On hearing the news David abandoned his studies for the afternoon and caught a bus into Jerusalem. Entering the Old City through the Jaffa Gate, he wandered through the narrow streets and bazaars of the western side of the city, which was Israeli: the eastern side was in Jordan. The streets were lined with stalls selling round soft breads, tomatoes, cucumbers, aubergines and bunches of mint. When the sun was sinking low in the sky, he found a place to climb up on to the walls and stood looking over the pale stones of the city, its domes and towers and minarets and the golden glow reflecting from the Dome of the Rock. A church bell tolled somewhere, and as evening came the call to prayer would go up from the mosques – yet still he knew he was standing in the beating heart of Jewish Israel, its very purpose,
Yerushalaim,
founded back in the very earliest history by the Canaanites. His people, he told himself, the home of the Jews, where he belonged. But as he looked across the hot, bustling city with its alleys and markets, its spice sellers and donkeys, its peoples gathered from Vilnius and Odessa, from Paris and Berlin, the Yemen and Warsaw, he asked himself how close he really felt to the Canaanites or to the history of this torn piece of land.
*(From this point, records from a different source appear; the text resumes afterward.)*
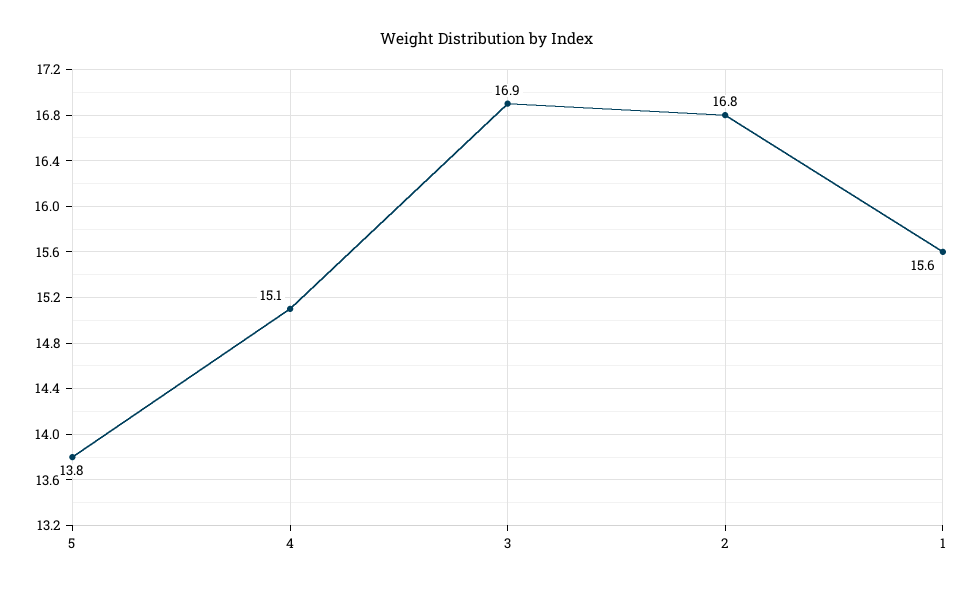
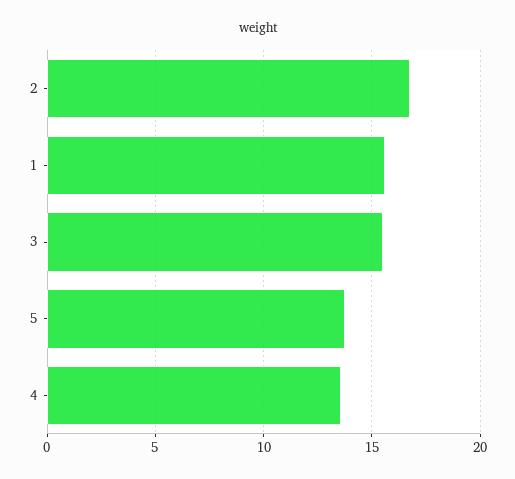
  {
    "5": 13.8,
-   "4": 15.1,
+   "4": 13.5,
-   "3": 16.9,
+   "3": 15.5,
    "2": 16.8,
    "1": 15.6
  }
It was not even the land of his parents: it would have been quite foreign to them. Was he not just as close in his heart to Edie, who had brought him up, to the place he had once called home? For a moment he longed to hear the soft, familiar tinkling of bells across the leafy spaces of Bournville.

He felt a shock of emptiness, almost of panic. With his father’s passing he had lost one of his very few links with his real blood family and their history, tragic as it had been. Now there was only Annaliese. Without her, he was cast adrift in this country of refugees. At this moment, being a part of the land did not seem enough.
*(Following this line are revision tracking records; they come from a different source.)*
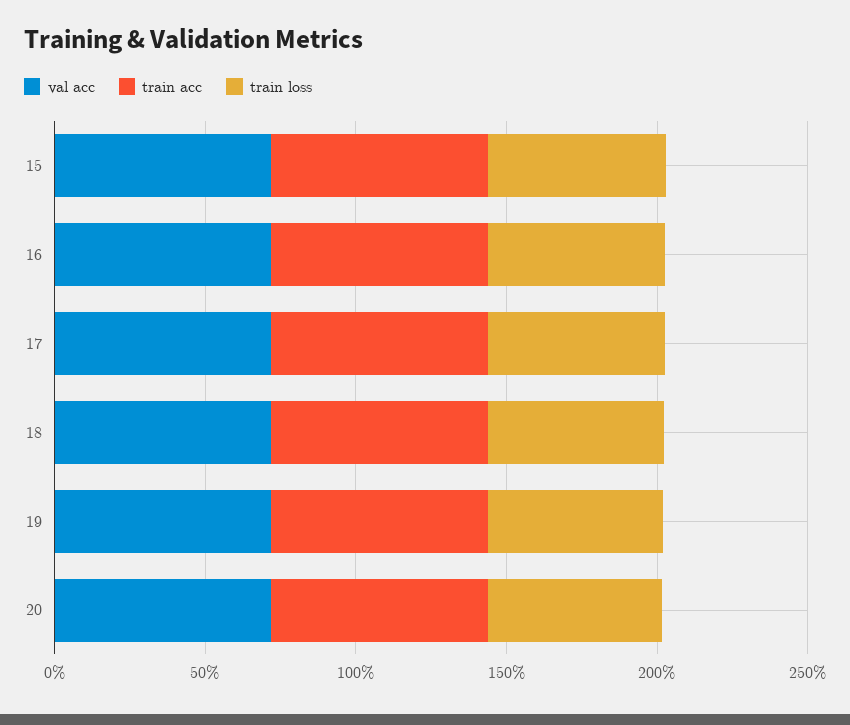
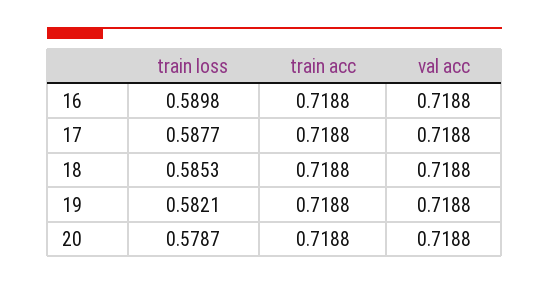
  {
    "val acc": {
-     "15": 0.7,
      "16": 0.7188,
      "17": 0.7188,
      "18": 0.7188,
      "19": 0.7188,
      "20": 0.7188
    },
    "train acc": {
-     "15": 0.7,
      "16": 0.7188,
      "17": 0.7188,
      "18": 0.7188,
      "19": 0.7188,
      "20": 0.7188
    },
    "train loss": {
-     "15": 0.6,
      "16": 0.5898,
      "17": 0.5877,
      "18": 0.5853,
      "19": 0.5821,
      "20": 0.5787
    }
  }

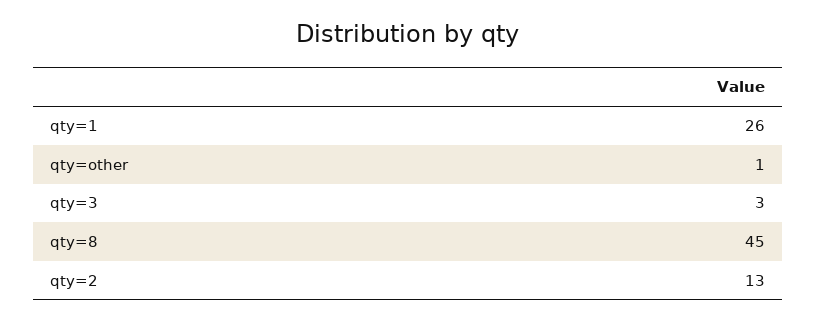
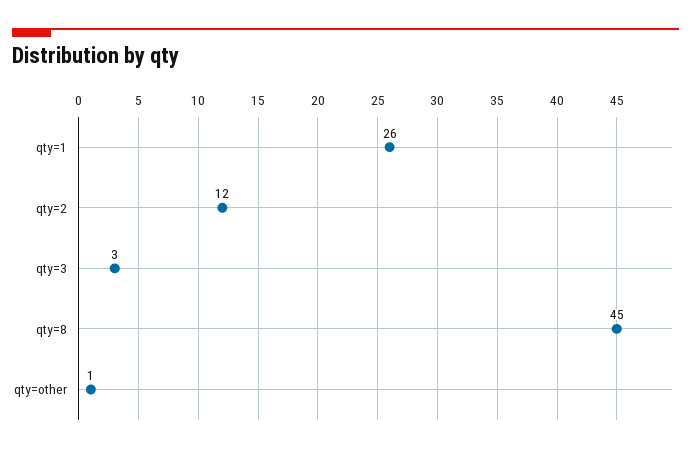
  {
    "qty=1": 26,
    "qty=other": 1,
    "qty=3": 3,
    "qty=8": 45,
-   "qty=2": 13
+   "qty=2": 12
  }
With powerful longing he thought of Gila and Shimon, and a passion filled him. They were his all, truly his home! He was making a place to belong, with his loved ones, his family. He cursed himself for his stupidity. Why had he been so angry when he found out Gila had been pregnant? She had deceived him of course, that was the real reason for his hurt. But why should they not have more children and build a family? Wasn’t that what he really longed for? And the state of Israel wanted lots of healthy Jewish babies. He pushed all the difficulties aside in his mind. They would manage, somehow. They would have children – lots of them! – and they would flourish and belong, all children of the state of Israel and he the father of the household. They would be both his roots and his branches.

He hurried down the steps from the walls and through the shady alleyways of the city, longing now to be home, to tell Gila his thoughts, to lie with her, holding her close in his arms, and share this vision of what home could mean.

 

Chapter Twenty

‘Doodi – I have been thinking.’

He had come home bursting to talk, but decided to wait until Shimon was in bed, since conversation with the child around soon became like a pile of shredded paper.

Gila had cooked his favourite dinner of chicken with tomato salad and he knew she was pampering him because of his father’s death. She fussed round him and insisted he rest while she helped Shimon wash and prepare for sleep. Tonight she seemed brighter and energetic.

The living rooms of the apartments gave out on to tiny balconies with just enough room for two chairs close together, or for a rack of washing. These spaces, cut into the mass of the building and enclosed by railings, ran up the side of the block like a row of missing teeth. David sat in the balmy darkness holding a glass of mint tea, listening to the sounds of older children playing and to other voices: the high nagging of the Lithuanian lady in the apartment below, and occasional grunts of reply from her husband, the raucous Yemeni family sitting outside by the main entrance, a baby crying somewhere further along the block. In the room behind him, Gila was humming softly to Shimon.